And without the scaffolding of a strong screenplay, we begin to yearn for characters rather than archetypes. Everyone’s a type – Wife, Husband, Sister, Brother, Daughter – and the few moments that work are when we get a glimpse of the people they really are. There’s a good scene where Sarbjit’s wife Sukhpreet (Richa Chaddha) gently reproaches Dalbir for her unceasing martyrdom, and another in which Sarbjit’s daughter rails at her aunt. “Apni is ladaai ko hamaari zindagi mat banaao,” We suddenly see what it must be like to be the daughter of a father who’s only in newspapers and on TV and on missing-person posters. But we need a transition scene to show how this daughter reconciled herself to meeting her father in prison. It’s a moving moment with the whole family reunited, but it feels incomplete because of the loose emotional strands.

This is a remarkable real-life story, with remarkable emotional peaks. When Sarbjit receives his first letter in prison, his name is struck out, and the name “Ranjit” is written over it – that’s whose crimes he’s being accused of. Dalbir gave this man his identity back. She made him “Sarbjit” again in front of the world. This is also the story of collateral damage in two countries. A Pakistani father still mourning the loss of his son has this to say when Dalbir insists her brother is innocent. “Begunaah to donon parivaar hain, par sazaa to kaat rahe hain na?” Another nice line – between Dalbir and Sarbjit’s Pakistani lawyer (Darshan Kumar) – harks back to simpler times, a simpler India. “Apne bhai ke liye lad rahi hoon main,” she says, and asks what his motive is. He simply says, “Main bhi.” I misted up a wee bit. How can all this result in such a dull movie, which is neither a gripping familial drama nor a tense legal thriller?

▶ _Source material_
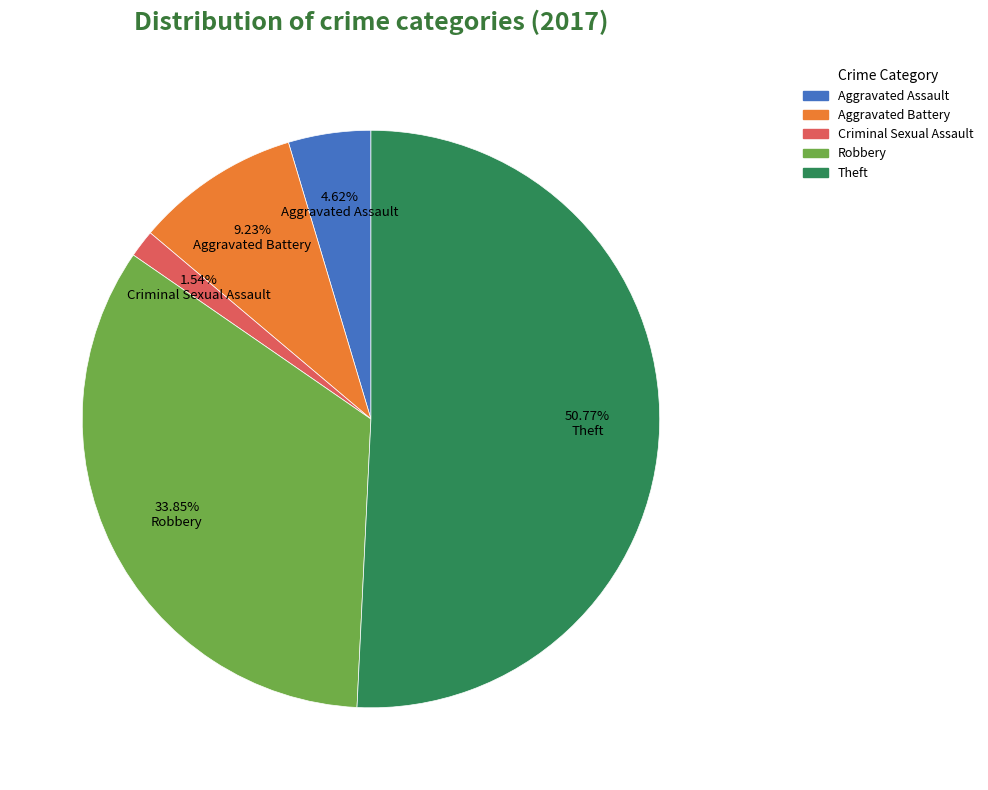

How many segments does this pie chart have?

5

...

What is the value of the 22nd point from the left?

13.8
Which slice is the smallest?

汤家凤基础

---

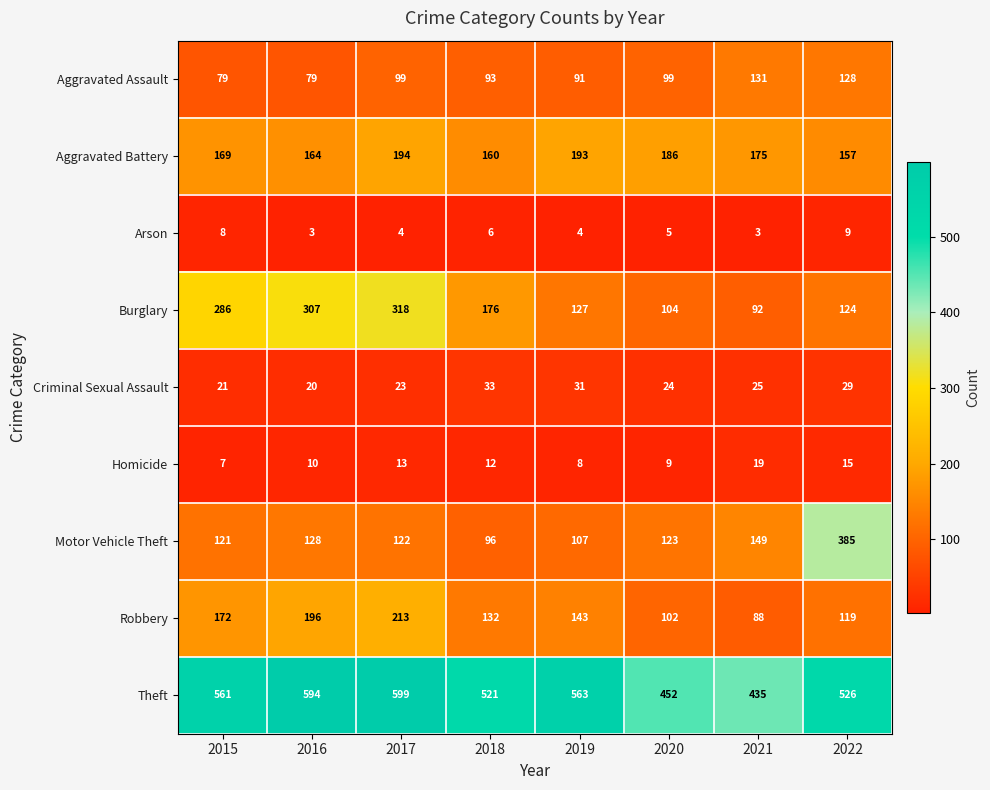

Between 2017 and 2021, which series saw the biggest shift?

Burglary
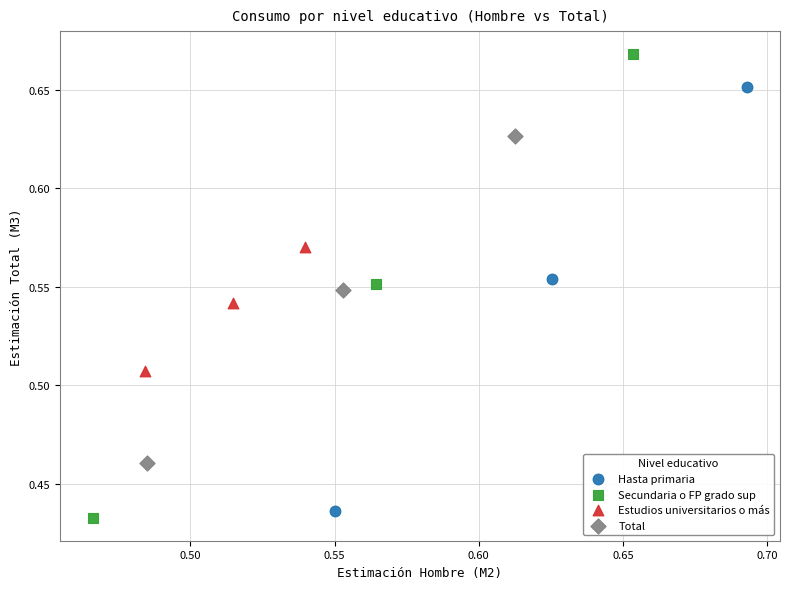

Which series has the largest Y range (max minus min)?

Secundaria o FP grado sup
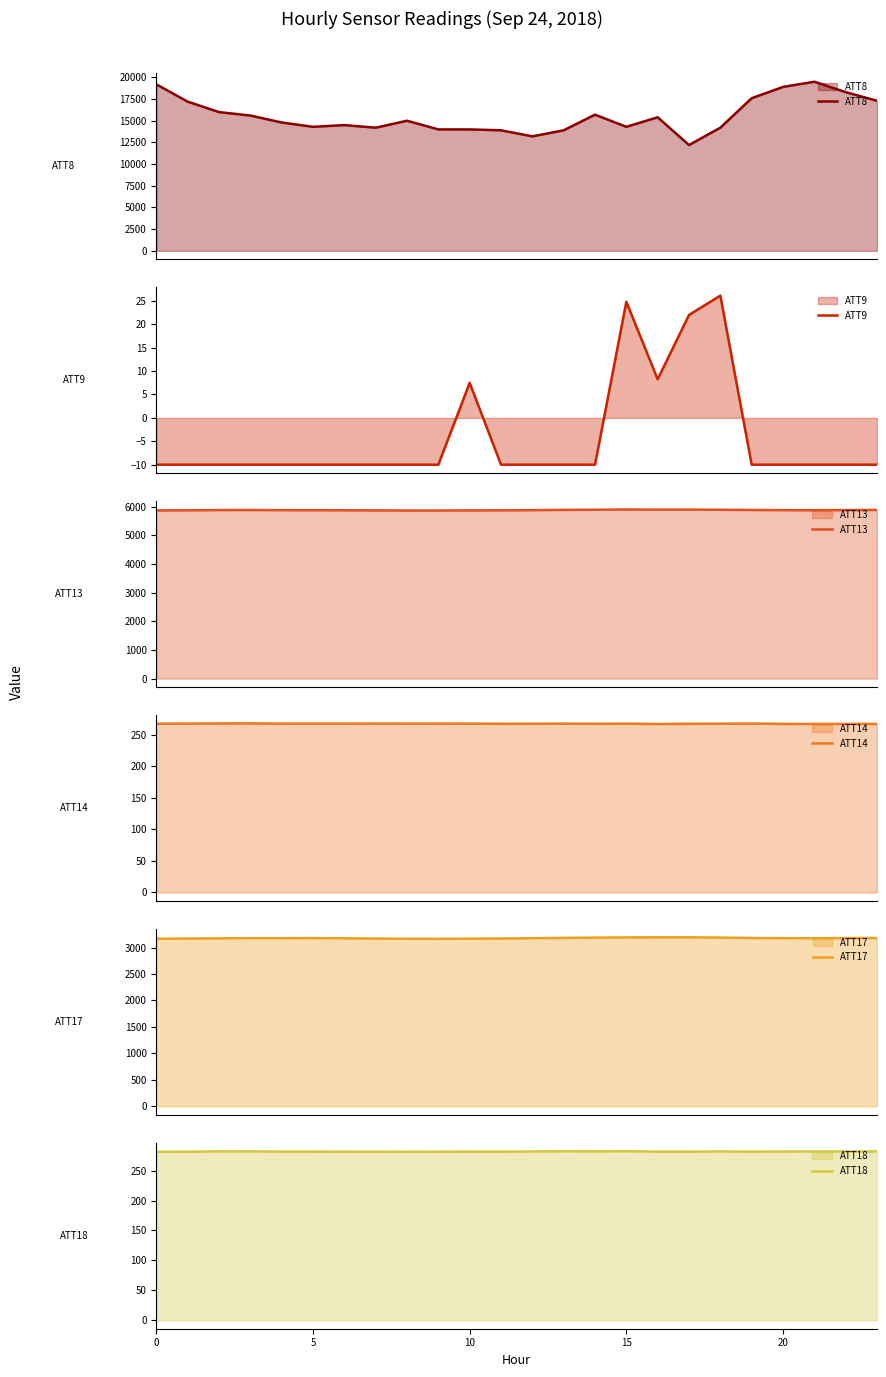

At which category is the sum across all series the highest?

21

▶ _Explore the material_
• 1. Answer from the Sarbjit review:
(a) Who plays Sarbjit's wife Sukhpreet?
(b) What name is written over Sarbjit's on the first letter he receives in prison?
(c) Who plays Sarbjit's Pakistani lawyer?
• 2. Turn the paragraph of the Sarbjit review that begins "And without the scaffolding" into a short bulleted list that keeps its main points.
Rely only on the Sarbjit review here; the listing plays no part.

▶ _Task-by-task answers_
• 1.
(a) Richa Chaddha
(b) "Ranjit"
(c) Darshan Kumar

• 2.
- Without a strong screenplay, the characters are types (Wife, Husband, Sister, Brother, Daughter) rather than real people.
- The scenes that work give a glimpse of who these people really are.
- In one good scene, Sarbjit's wife Sukhpreet (Richa Chaddha) gently reproaches Dalbir for her unceasing martyrdom.
- In another, Sarbjit's daughter rails at her aunt. It shows what it must be like to have a father who exists only in newspapers, on TV and on missing-person posters.
- A transition scene is missing to show how the daughter came to accept meeting her father in prison.
- The family reunion is moving but feels incomplete because of loose emotional strands.